Competing agendas

By: Editorial April 23,2018 - 09:36 PM

The anchor for the Regional Development Council’s (RDC) lukewarm reception—not a few would say outright rejection—of the tunnel proposal of Rep. Raul del Mar of Cebu City’s north district lies in a statement from businessman Glenn Soco, RDC Infrastructure committee chairman.

“Although we welcome these projects, we have to be careful on picking them. The right ones entail the least cost and inconvenience to the public. We have to base everything on a masterplan which we should have 30 years ago,” Soco said in a phone interview.

That master plan on dealing with traffic bottlenecks was supposed to have been funded under the auspices of the Japan International Cooperation Agency (JICA) and is being heavily promoted by the Metro Cebu Development Board, a partnership of Metro Cebu officials and businessmen also being branded as Mega Cebu.

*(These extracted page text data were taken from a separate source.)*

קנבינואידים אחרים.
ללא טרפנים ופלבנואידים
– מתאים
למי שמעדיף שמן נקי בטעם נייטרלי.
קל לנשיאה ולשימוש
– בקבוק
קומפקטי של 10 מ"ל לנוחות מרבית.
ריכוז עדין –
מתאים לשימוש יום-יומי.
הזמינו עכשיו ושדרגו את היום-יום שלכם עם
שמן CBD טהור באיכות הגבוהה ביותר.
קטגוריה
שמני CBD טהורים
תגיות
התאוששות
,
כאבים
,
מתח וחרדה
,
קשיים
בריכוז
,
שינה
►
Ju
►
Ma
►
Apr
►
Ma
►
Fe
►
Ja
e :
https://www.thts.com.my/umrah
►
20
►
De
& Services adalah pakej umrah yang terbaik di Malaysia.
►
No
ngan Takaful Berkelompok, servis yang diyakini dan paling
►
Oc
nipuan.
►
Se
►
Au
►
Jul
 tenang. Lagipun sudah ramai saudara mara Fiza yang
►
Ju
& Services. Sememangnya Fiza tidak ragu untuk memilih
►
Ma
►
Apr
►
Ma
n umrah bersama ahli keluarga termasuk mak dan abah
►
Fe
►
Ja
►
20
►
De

As anyone who’s been keeping tabs on Metro Cebu developments know by now, the current Cebu City Hall administration isn’t too keen about following the group and would rather insist on dealing with other Metro Cebu local governments on its own terms and not on anyone else.

But it’s not just about refusing to follow the lead of some movers and shakers that is at the core of this RDC blockade of projects despite the insistence of Soco and RDC chairman Kenneth Cobonpue that they’re not blocking projects, just requiring compliance with procedure and “sequencing” in implementation.

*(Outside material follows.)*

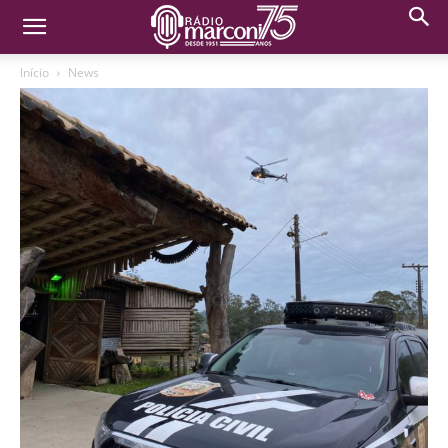
Início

It’s been said that the RDC leadership is being influenced by Presidential Assistant to the Visayas Michael Dino, an arch critic of Cebu City Mayor Tomas Osmeña, owing to the fact that both Dino and Cobonpue were former high school classmates.

And Dino’s ties with the business community may have also established his connection with Soco, a Mandaue City based businessman.

On opposing the tunnel projects of del Mar—the congressman merely adjusted his proposal from his previous underpass initiative in hopes of securing the P16 billion funding from the national government—the RDC said it wants less capital intensive projects like flared intersections first before moving on to big ticket projects.

We wonder whether by opposing del Mar’s projects the RDC can find ways to secure funding for major projects should the need for them arise.

It is a recommendatory agency after all and their recommendations may or may not carry weight to agencies like the Department of Public Works and Highways (DPWH) and the National Economic Development Authority (NEDA) who remain dependent on Congress for funding.

As things stand, the RDC leadership appears hell bent on imposing and dictating the flow of projects in Cebu City and Mandaue City for the sake of “sequencing” the implementation of the master plan over and above the initiatives planned by Metro Cebu’s local governments.